Jonathan Richman el mejor trovador

Necesitamos un trovador para que cuente esto. Para que tome nota y lo transforme en una canción bonita. Un trovador bueno y de los nuestros. Necesito a Jonathan Richman. Me he despertado pensando en él y con urgencia sé que sólo con su voz todo este resumen podría ser más amable. Alguien a quien al cantar le ocurra lo mismo que he vivido este fin de semana. Alguien que sepa de la importancia de todo lo que sucedió a nuestro alrededor.

Me he pasado los tres días enteros con ese brillo en los ojos, yo y muchos de los que estaban cerca. ¿Eh, Joan? Vibra el móvil y César me manda una broma preciosa, sencilla. «Te he visto bailando encima de uno de esos altavoces». Acabábamos de ver They Call it Acid en el In-Edit, una película que narra la revolución del acid. Puede que no estuviéramos en esos altavoces, pero estuvimos en otros, puede que no viajáramos en Vauxhalls, puede que no fueran esos prados, puede que nos llegara un pelín tarde. 

Pero me brillaron los ojos al recordar sensaciones similares, embutidos en coches de la Fasa-Renault camino de alguna discoteca perdida. Jonathan sabe de qué hablo, es nostalgia pero no quiero que sea una carga, quiero que sea legado, historia, vida, la nuestra. La misma que tiene su punto álgido en ese momento que alguien todo mala educación e infortunio no atiende a callar cuando toca sólo escuchar, cuando en el escenario se rinde todo el amor a quien no está.

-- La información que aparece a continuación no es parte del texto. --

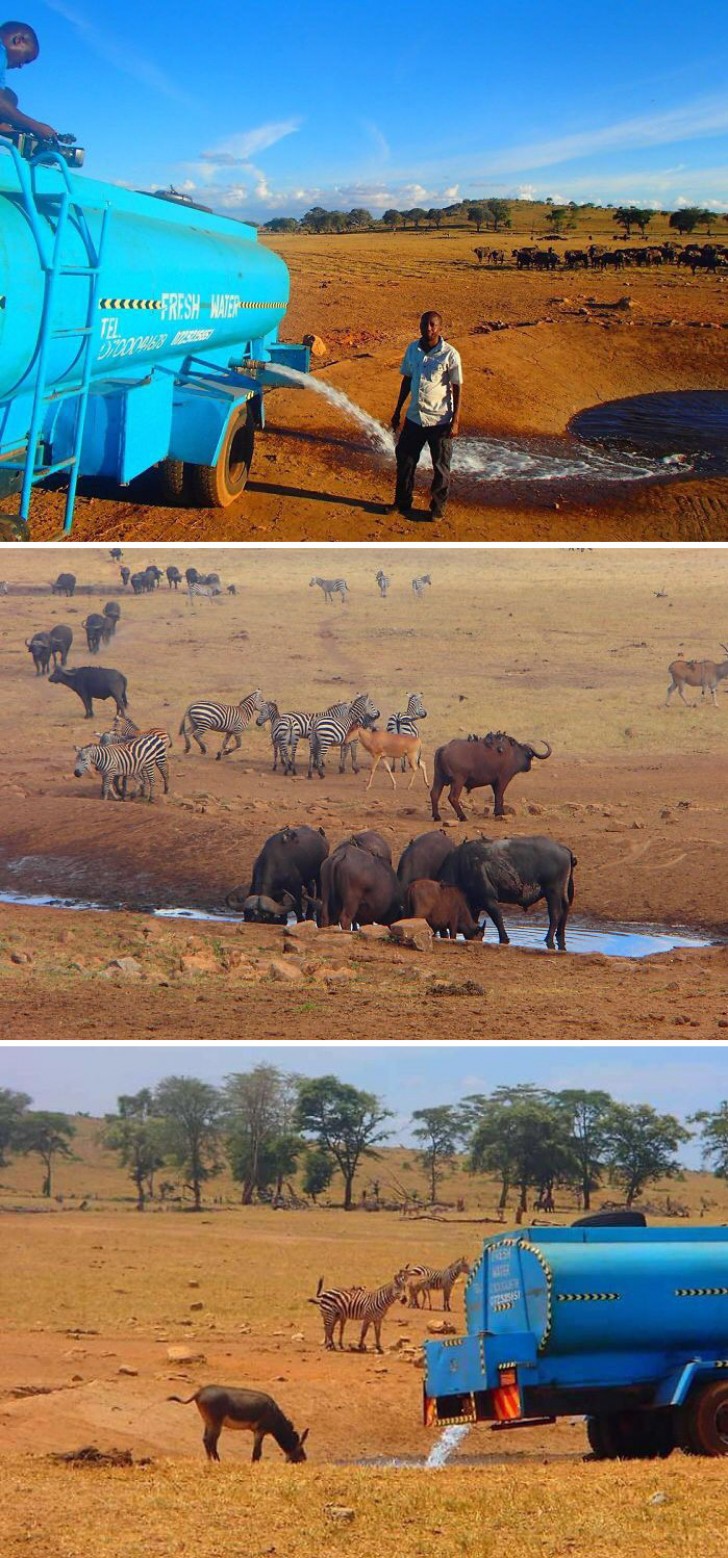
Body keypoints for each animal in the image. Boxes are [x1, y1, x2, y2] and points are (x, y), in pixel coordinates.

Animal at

Puede que tengamos esa tendencia a volcar sobre canciones de momentos concretos todos nuestros sentidos. Ya sé que es nostalgia de nuevo, no me importa. Juro que todos los de mi alrededor tenían brillo, mucho, en los ojos. Y no sólo era por Pedro San Martín, era por muchos más, de nombres conocidos y risas hoy ya apagadas. Los que más contenían y se mordían los labios para no gritar, su cuadrilla. Dani Cantó acertó: «Todos pensamos en alguien en estos momentos».

La madera del Apolo filtró y guardó solitarias lágrimas. Y el brillo de ojos nos acompañó hasta la medianoche del domingo, cuando encontramos trovador. Todo cuadró, ese alguien que recogiera nuestros pedazos, los mimara, los ordenara y los dispusiera sobre melodía. Juro que a todo el mundo le pasó, pero más a los que estaban encima del escenario con Juli. Juli Bustamante. Daban gracias a base de redobles, acordes y bajos sublimes. Al sur del corazón encontramos refugio para ese brillo de ojos que nos acompañó. Acorde final. Chin pum.